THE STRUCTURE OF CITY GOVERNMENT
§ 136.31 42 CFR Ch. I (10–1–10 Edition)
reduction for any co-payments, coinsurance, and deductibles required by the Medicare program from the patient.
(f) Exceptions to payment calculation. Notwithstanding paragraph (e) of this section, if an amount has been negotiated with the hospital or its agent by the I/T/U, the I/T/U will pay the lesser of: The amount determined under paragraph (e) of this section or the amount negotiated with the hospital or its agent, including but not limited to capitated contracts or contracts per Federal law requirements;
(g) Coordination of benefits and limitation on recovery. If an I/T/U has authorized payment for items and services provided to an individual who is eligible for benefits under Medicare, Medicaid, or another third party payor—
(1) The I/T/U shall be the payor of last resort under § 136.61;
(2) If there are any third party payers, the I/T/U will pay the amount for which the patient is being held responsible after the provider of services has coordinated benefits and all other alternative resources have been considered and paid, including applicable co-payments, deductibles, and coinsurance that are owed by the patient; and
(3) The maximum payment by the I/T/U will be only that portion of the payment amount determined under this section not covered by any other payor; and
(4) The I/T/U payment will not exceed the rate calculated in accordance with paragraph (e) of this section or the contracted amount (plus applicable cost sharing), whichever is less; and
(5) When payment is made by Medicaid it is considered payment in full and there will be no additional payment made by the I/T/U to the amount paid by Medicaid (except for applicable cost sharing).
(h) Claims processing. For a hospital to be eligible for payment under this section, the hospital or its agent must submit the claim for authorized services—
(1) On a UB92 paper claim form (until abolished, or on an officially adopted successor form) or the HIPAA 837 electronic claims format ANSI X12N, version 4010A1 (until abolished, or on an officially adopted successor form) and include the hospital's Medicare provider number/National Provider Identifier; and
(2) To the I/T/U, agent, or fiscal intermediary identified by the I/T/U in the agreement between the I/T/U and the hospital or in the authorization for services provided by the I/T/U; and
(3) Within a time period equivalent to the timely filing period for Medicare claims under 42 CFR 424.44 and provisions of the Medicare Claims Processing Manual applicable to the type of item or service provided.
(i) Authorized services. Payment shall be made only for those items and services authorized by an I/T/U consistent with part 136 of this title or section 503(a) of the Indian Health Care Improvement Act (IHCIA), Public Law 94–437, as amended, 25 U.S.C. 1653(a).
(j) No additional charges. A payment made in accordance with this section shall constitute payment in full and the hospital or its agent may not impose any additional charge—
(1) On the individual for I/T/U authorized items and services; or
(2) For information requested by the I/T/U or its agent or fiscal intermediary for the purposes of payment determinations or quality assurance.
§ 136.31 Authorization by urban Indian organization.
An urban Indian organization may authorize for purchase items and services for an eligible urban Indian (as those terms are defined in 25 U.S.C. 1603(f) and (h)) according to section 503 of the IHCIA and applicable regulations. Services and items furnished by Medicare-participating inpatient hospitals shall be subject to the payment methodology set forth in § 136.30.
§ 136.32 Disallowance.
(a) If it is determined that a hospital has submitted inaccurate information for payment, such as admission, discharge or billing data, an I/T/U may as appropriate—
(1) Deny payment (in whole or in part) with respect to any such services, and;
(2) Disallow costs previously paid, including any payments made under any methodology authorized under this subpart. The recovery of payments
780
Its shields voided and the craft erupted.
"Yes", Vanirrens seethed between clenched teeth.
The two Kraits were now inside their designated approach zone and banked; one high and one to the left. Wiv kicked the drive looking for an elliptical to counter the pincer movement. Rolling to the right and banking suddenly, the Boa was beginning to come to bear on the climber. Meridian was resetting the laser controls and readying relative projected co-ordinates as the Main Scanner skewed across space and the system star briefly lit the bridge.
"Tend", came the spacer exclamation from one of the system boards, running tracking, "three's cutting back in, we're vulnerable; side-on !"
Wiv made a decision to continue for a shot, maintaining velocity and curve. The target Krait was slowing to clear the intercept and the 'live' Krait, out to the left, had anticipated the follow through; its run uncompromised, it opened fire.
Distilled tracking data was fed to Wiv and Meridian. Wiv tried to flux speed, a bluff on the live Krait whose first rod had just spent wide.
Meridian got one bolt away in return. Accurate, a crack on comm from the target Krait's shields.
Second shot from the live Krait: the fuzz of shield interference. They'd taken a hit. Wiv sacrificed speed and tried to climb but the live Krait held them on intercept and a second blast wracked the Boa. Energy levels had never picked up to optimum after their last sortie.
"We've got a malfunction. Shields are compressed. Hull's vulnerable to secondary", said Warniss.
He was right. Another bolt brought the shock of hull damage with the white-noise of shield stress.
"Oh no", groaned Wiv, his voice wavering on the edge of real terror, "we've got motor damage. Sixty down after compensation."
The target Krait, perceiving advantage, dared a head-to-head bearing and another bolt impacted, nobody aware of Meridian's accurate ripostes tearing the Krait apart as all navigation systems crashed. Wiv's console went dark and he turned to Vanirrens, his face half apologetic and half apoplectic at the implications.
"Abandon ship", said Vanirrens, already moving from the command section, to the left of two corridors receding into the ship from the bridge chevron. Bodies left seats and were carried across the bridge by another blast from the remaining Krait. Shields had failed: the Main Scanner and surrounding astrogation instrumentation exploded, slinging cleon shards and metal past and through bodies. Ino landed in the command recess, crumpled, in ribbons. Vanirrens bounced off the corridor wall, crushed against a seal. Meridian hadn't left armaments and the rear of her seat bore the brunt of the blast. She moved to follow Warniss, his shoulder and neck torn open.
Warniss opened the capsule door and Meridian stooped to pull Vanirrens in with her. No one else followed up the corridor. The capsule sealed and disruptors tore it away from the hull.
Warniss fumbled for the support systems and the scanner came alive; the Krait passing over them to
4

Your goal:
Output every entry word for word.

Response:
THE STRUCTURE OF CITY GOVERNMENT
§ 136.31 42 CFR Ch. I (10–1–10 Edition)
reduction for any co-payments, coinsurance, and deductibles required by the Medicare program from the patient.
(f) Exceptions to payment calculation. Notwithstanding paragraph (e) of this section, if an amount has been negotiated with the hospital or its agent by the I/T/U, the I/T/U will pay the lesser of: The amount determined under paragraph (e) of this section or the amount negotiated with the hospital or its agent, including but not limited to capitated contracts or contracts per Federal law requirements;
(g) Coordination of benefits and limitation on recovery. If an I/T/U has authorized payment for items and services provided to an individual who is eligible for benefits under Medicare, Medicaid, or another third party payor—
(1) The I/T/U shall be the payor of last resort under § 136.61;
(2) If there are any third party payers, the I/T/U will pay the amount for which the patient is being held responsible after the provider of services has coordinated benefits and all other alternative resources have been considered and paid, including applicable co-payments, deductibles, and coinsurance that are owed by the patient; and
(3) The maximum payment by the I/T/U will be only that portion of the payment amount determined under this section not covered by any other payor; and
(4) The I/T/U payment will not exceed the rate calculated in accordance with paragraph (e) of this section or the contracted amount (plus applicable cost sharing), whichever is less; and
(5) When payment is made by Medicaid it is considered payment in full and there will be no additional payment made by the I/T/U to the amount paid by Medicaid (except for applicable cost sharing).
(h) Claims processing. For a hospital to be eligible for payment under this section, the hospital or its agent must submit the claim for authorized services—
(1) On a UB92 paper claim form (until abolished, or on an officially adopted successor form) or the HIPAA 837 electronic claims format ANSI X12N, version 4010A1 (until abolished, or on an officially adopted successor form) and include the hospital's Medicare provider number/National Provider Identifier; and
(2) To the I/T/U, agent, or fiscal intermediary identified by the I/T/U in the agreement between the I/T/U and the hospital or in the authorization for services provided by the I/T/U; and
(3) Within a time period equivalent to the timely filing period for Medicare claims under 42 CFR 424.44 and provisions of the Medicare Claims Processing Manual applicable to the type of item or service provided.
(i) Authorized services. Payment shall be made only for those items and services authorized by an I/T/U consistent with part 136 of this title or section 503(a) of the Indian Health Care Improvement Act (IHCIA), Public Law 94–437, as amended, 25 U.S.C. 1653(a).
(j) No additional charges. A payment made in accordance with this section shall constitute payment in full and the hospital or its agent may not impose any additional charge—
(1) On the individual for I/T/U authorized items and services; or
(2) For information requested by the I/T/U or its agent or fiscal intermediary for the purposes of payment determinations or quality assurance.
§ 136.31 Authorization by urban Indian organization.
An urban Indian organization may authorize for purchase items and services for an eligible urban Indian (as those terms are defined in 25 U.S.C. 1603(f) and (h)) according to section 503 of the IHCIA and applicable regulations. Services and items furnished by Medicare-participating inpatient hospitals shall be subject to the payment methodology set forth in § 136.30.
§ 136.32 Disallowance.
(a) If it is determined that a hospital has submitted inaccurate information for payment, such as admission, discharge or billing data, an I/T/U may as appropriate—
(1) Deny payment (in whole or in part) with respect to any such services, and;
(2) Disallow costs previously paid, including any payments made under any methodology authorized under this subpart. The recovery of payments
780
Its shields voided and the craft erupted.
"Yes", Vanirrens seethed between clenched teeth.
The two Kraits were now inside their designated approach zone and banked; one high and one to the left. Wiv kicked the drive looking for an elliptical to counter the pincer movement. Rolling to the right and banking suddenly, the Boa was beginning to come to bear on the climber. Meridian was resetting the laser controls and readying relative projected co-ordinates as the Main Scanner skewed across space and the system star briefly lit the bridge.
"Tend", came the spacer exclamation from one of the system boards, running tracking, "three's cutting back in, we're vulnerable; side-on !"
Wiv made a decision to continue for a shot, maintaining velocity and curve. The target Krait was slowing to clear the intercept and the 'live' Krait, out to the left, had anticipated the follow through; its run uncompromised, it opened fire.
Distilled tracking data was fed to Wiv and Meridian. Wiv tried to flux speed, a bluff on the live Krait whose first rod had just spent wide.
Meridian got one bolt away in return. Accurate, a crack on comm from the target Krait's shields.
Second shot from the live Krait: the fuzz of shield interference. They'd taken a hit. Wiv sacrificed speed and tried to climb but the live Krait held them on intercept and a second blast wracked the Boa. Energy levels had never picked up to optimum after their last sortie.
"We've got a malfunction. Shields are compressed. Hull's vulnerable to secondary", said Warniss.
He was right. Another bolt brought the shock of hull damage with the white-noise of shield stress.
"Oh no", groaned Wiv, his voice wavering on the edge of real terror, "we've got motor damage. Sixty down after compensation."
The target Krait, perceiving advantage, dared a head-to-head bearing and another bolt impacted, nobody aware of Meridian's accurate ripostes tearing the Krait apart as all navigation systems crashed. Wiv's console went dark and he turned to Vanirrens, his face half apologetic and half apoplectic at the implications.
"Abandon ship", said Vanirrens, already moving from the command section, to the left of two corridors receding into the ship from the bridge chevron. Bodies left seats and were carried across the bridge by another blast from the remaining Krait. Shields had failed: the Main Scanner and surrounding astrogation instrumentation exploded, slinging cleon shards and metal past and through bodies. Ino landed in the command recess, crumpled, in ribbons. Vanirrens bounced off the corridor wall, crushed against a seal. Meridian hadn't left armaments and the rear of her seat bore the brunt of the blast. She moved to follow Warniss, his shoulder and neck torn open.
Warniss opened the capsule door and Meridian stooped to pull Vanirrens in with her. No one else followed up the corridor. The capsule sealed and disruptors tore it away from the hull.
Warniss fumbled for the support systems and the scanner came alive; the Krait passing over them to
4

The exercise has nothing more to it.